Despite that unfortunate lapse, Brown is still a quality school, so we’ll give you some excerpts from Research Team Finds First Evolutionary Branching for Bilateral Animals, which appears on Brown’s public affairs website. The bold font was added by us:
When it comes to understanding a critical junction in animal evolution, some short, simple flatworms have been a real thorn in scientists’ sides. Specialists have jousted over the proper taxonomic placement of a group of worms called Acoelomorpha. This collection of worms, which comprises roughly 350 species, is part of a much larger group called bilateral animals, organisms that have symmetrical body forms, including humans, insects and worms. The question about acoelomorpha, was: Where do they fit in?
Well, where do Acoelomorpha fit in? Wikipedia’s entry hasn’t been updated to include the latest news from Brown. Their entry is brief, so we’ll copy what they say before it’s changed:
The Acoelomorpha are a disputed phylum of animals with planula-like features and formerly considered to belong to the phylum Platyhelminthes, but recently classified by Jaume Baguñà and Marta Riutort as a separate phylum, basal among the Bilateria.
The Acoela are very small flatworms that do not have a gut. Digestion is accomplished by means of a syncytium that forms a vacuole around ingested food. There are no epithelial cells lining the digestive vacuole. All other bilateral animals have a gut lined with epithelial cells. As a result, the acoels appear to be solid-bodied (a-coel, or no body cavity). Acoels are almost entirely marine, living between grains of sediment, swimming as plankton, or crawling on algae. Acoels have a statocyst, which presumably helps them orient to gravity.
Their soft bodies make them difficult to classify.

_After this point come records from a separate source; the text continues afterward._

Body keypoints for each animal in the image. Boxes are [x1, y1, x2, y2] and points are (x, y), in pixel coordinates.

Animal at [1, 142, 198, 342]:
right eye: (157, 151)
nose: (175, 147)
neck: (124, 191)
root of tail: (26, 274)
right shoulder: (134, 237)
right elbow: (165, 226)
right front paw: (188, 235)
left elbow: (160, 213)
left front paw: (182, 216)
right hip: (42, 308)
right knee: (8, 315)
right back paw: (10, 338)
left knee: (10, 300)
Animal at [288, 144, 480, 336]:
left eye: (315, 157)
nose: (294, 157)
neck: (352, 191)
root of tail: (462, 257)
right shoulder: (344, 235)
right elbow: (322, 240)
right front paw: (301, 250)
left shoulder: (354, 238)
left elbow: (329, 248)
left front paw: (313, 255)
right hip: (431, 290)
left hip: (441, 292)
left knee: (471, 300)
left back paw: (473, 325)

Okay, but things seem to have cleared up a bit. Let’s read from Brown’s press release:
To scientists, acoelomorpha, has been enigmatic, a “rogue animal,” said Casey Dunn, an evolutionary biologist at Brown University. “It has been wandering throughout the animal tree of life.”

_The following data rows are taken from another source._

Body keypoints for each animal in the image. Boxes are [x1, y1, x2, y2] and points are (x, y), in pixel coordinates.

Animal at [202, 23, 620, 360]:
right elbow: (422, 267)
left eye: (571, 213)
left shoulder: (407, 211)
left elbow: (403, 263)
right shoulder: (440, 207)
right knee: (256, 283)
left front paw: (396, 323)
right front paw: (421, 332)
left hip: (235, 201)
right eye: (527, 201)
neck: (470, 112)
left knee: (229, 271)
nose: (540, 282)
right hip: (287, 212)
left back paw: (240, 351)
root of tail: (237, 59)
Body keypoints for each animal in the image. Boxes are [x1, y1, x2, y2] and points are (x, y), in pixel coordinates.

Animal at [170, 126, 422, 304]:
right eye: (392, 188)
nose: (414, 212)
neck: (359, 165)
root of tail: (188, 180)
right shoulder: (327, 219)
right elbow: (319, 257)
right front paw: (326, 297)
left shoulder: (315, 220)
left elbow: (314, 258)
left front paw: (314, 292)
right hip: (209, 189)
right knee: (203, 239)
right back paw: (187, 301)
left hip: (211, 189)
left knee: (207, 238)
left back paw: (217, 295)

It’s odd that the creationists haven’t pointed to this “mystery” worm as yet another “weakness” of evolution, but the likely reason is that they don’t know anything about biology, so it never occurred to them to mention it. We continue:
The worm wanders no more. Through a laborious genetic sequencing analysis, Dunn and an international team of scientists have settled the long-standing debate and determined that acoelomorpha belongs as a sister clade to other bilateral animals.

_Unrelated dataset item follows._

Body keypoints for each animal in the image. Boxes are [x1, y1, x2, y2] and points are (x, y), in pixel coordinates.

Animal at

That’s nice, but why should we care? Here’s why:
The finding is significant, Dunn said, because it shows the worm is a product of the deepest split within the bilateral animals, the first evolutionary divergence within the group. Because of that, scientists have gained a key insight into the most recent common ancestor to bilaterians, a species that remains unknown.
Still unknown? Aha, a gap! That must be the point where the magic Designer diddled around to make us bilateral. Yes — this is powerful evidence of Intelligent Design! Don’t laugh, the creationists will make that claim. Here’s more from the press release:
The worm is “as distant as an animal can be in bilateria and still be a bilaterian,” said Dunn, assistant professor of biology. “So, now we have two perspectives to (find out about) this common ancestor, the acoelomorphs and all the other bilateral animals.”
There’s more information in the press release, so if this interests you, click over and check it out. They also give a link to the published research. This is the abstract in Proceedings of the Royal Society B: Assessing the root of bilaterian animals with scalable phylogenomic methods
In conclusion, before the creationists jump all over this, let your Curmudgeon be the first to say: “I ain’t no kin to no bilateral worm!”